Exactly how many lines of the data below include the string "down"? State the number and nothing more.

## Available data
╔══
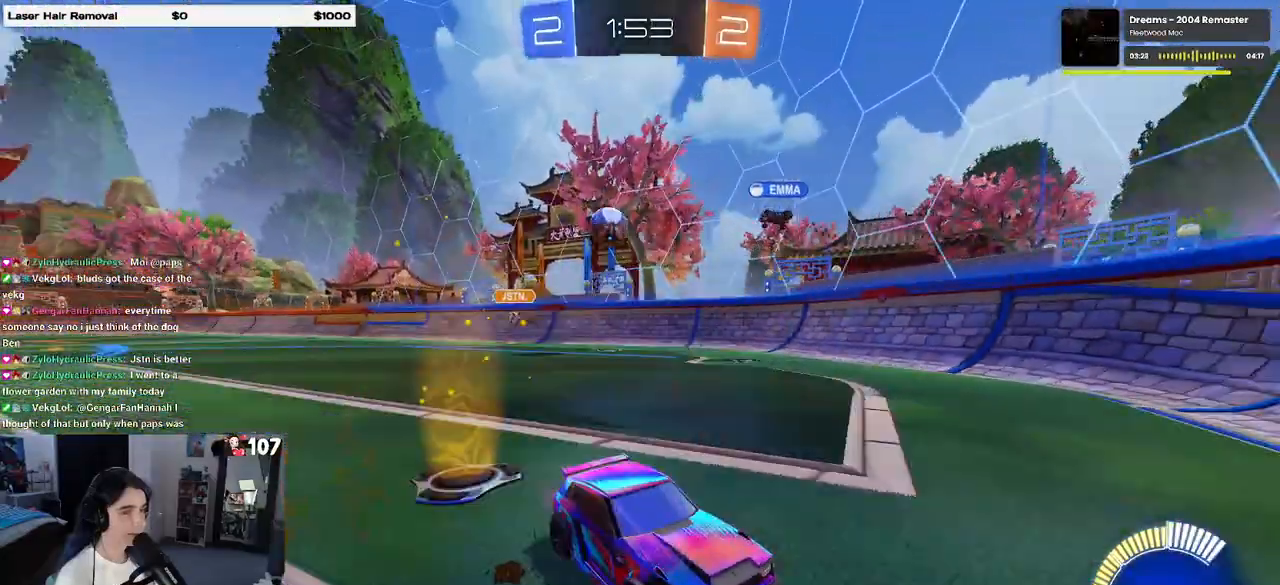
{"buttons": ["R2"], "left_stick": "left", "right_stick": "center", "events": [[50, "SQUARE", "down"], [333, "SQUARE", "up"], [400, "left_stick", "center"], [500, "left_stick", "left"]]}
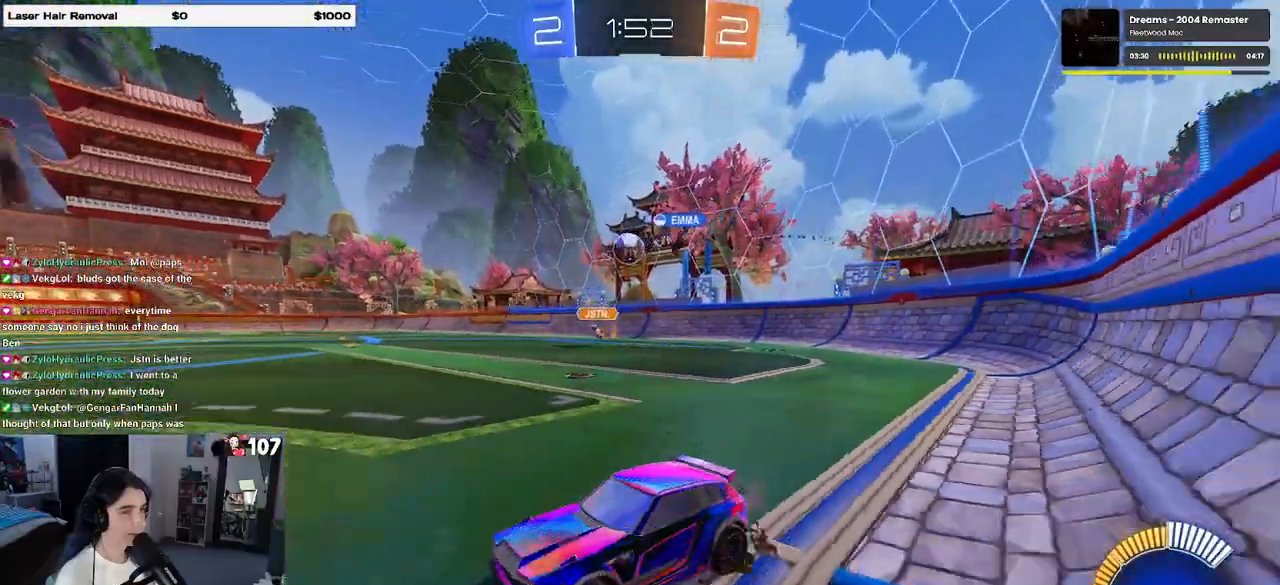
{"buttons": ["R2"], "left_stick": "center", "right_stick": "center", "events": [[200, "left_stick", "center"], [250, "left_stick", "right"], [367, "left_stick", "center"]]}
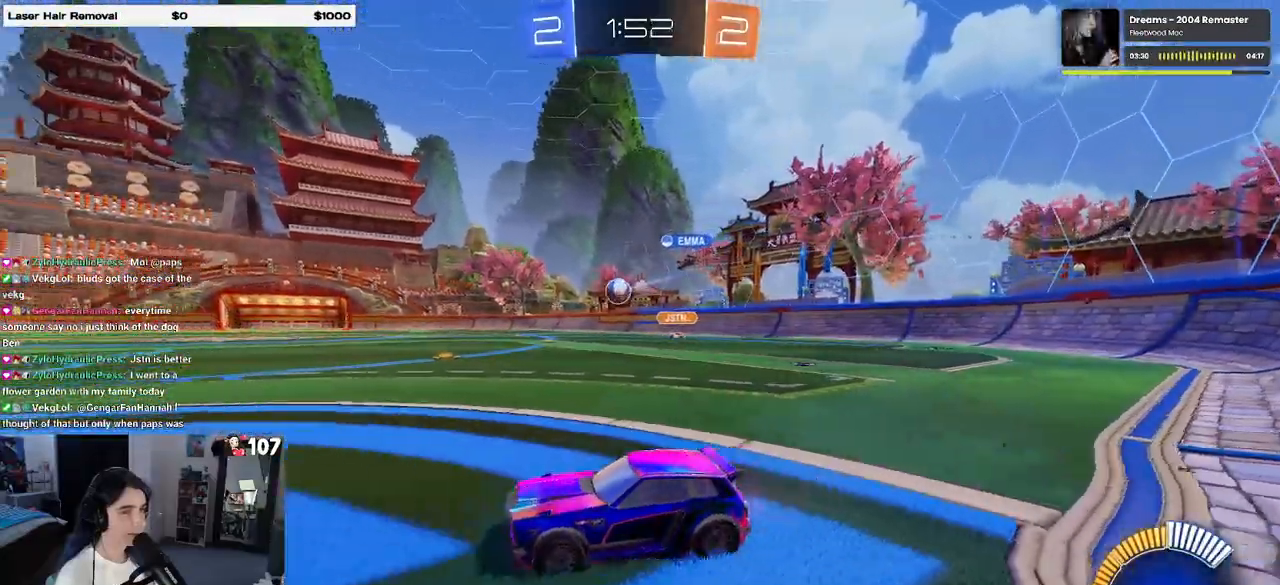
{"buttons": ["R1", "R2"], "left_stick": "right", "right_stick": "center", "events": [[200, "R1", "down"], [233, "left_stick", "right"]]}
╚══
## Response to the exercise
2